METHODS AND RESULTS: The reference echocardiography databank of the Canadian Congenital and Pediatric Cardiology Research Network was used. It holds data on > 20,000 normal echocardiograms from 8 Canadian institutions. Four multivariable models were tested with height and weight as normalizing variables, with the aim of minimizing residual associations to height, weight, age, BSA and BMIz. Non-parametric and parametric models were tested with the lambda-mu-sigma (LMS) transformation, as well as conventional parametric multinomial models. These were compared to a BSA-based LMS model.
Significant residual associations to BMIz were found in the BSA-based model, corroborating the evidence that bivariate models are biased in lean and obese populations.
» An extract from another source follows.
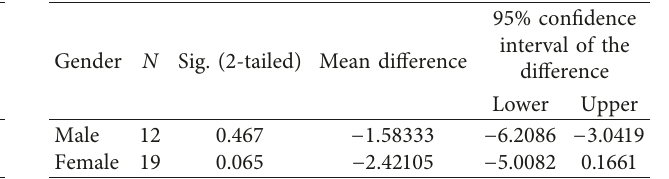
Table 3: Statistic and one-sample t -test for depersonalization with reference to gender.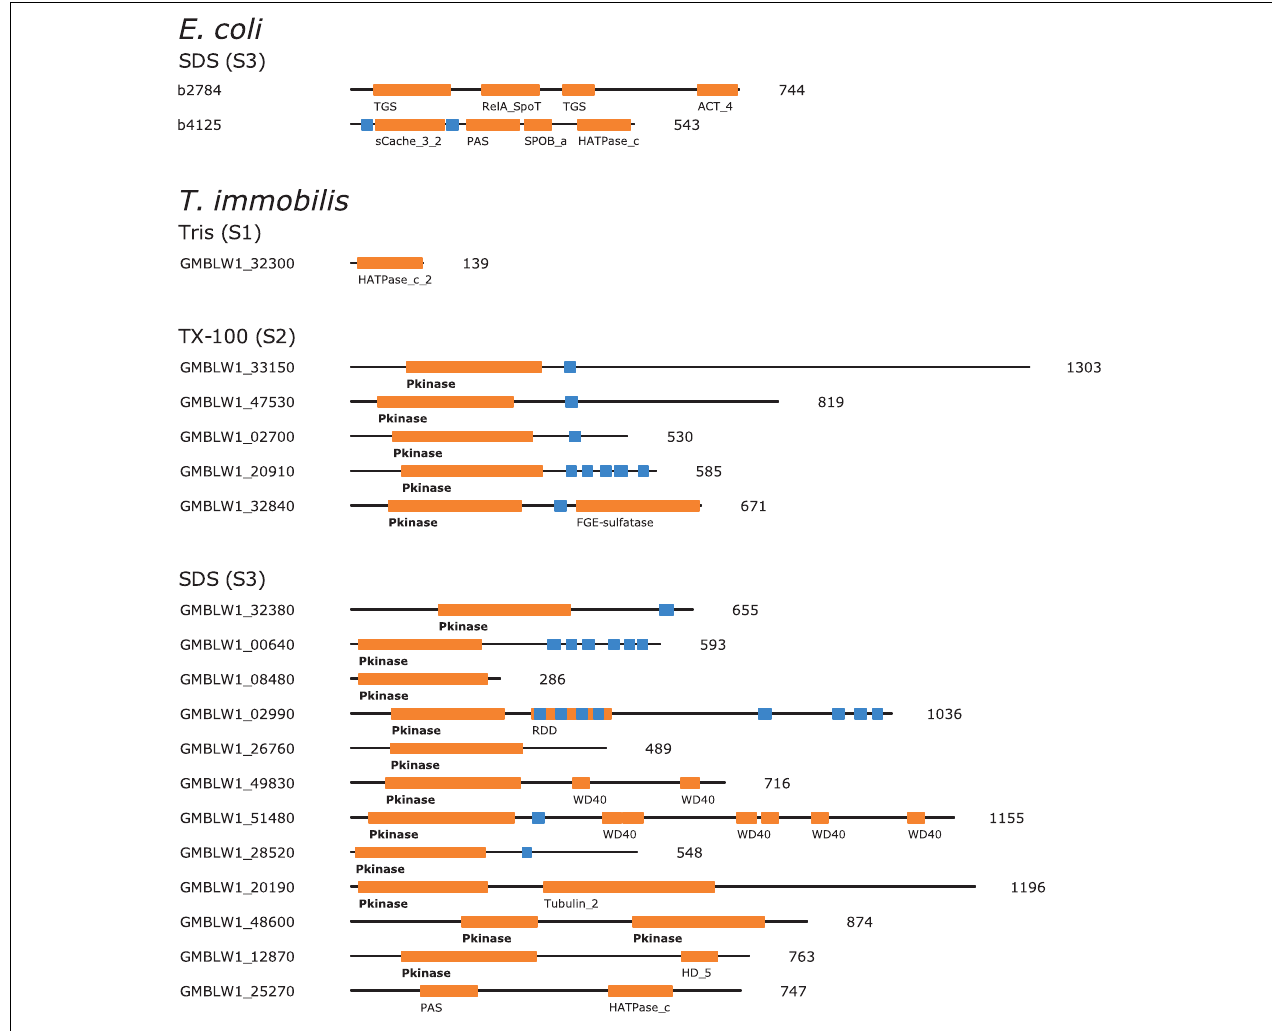
FIGURE 12 | Domain architecture of fraction-specific proteins with kinase domains identified in the subcellular proteomes of T. immobilis and E. coli . The Pfam domains are highlighted with orange boxes and the respective domain ID. Blue boxes indicate the location of predicted transmembrane domains based on Phobius 1.01. The protein lengths are indicated besides each domain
Parametric multivariable models reduced this bias. Particularly, a parametric multinomial model where weight was empirically corrected to account for obesity yielded the lowest mean Z-score deviations across cardiac dimensions. Non-parametric multivariable models, despite their complexity, were unexpectedly prone to residual errors. The LMS transformation significantly improved the normality of the Z-score distributions for left ventricle dimensions, but this improvement was marginal for all other measures. The Z-score distributions from three models for the pulmonary valve diameter are presented in the Figure. They are representative of the general results: both multivariable models improved the error seen in the BSA-based model. The model with corrected weight produced results closest to the expected distribution.
Conclusion: Multivariable models with height and weight as normalizing variables perform generally well and reduce the systematic bias related to adiposity that is seen in bivariate models, such as BSA-based models.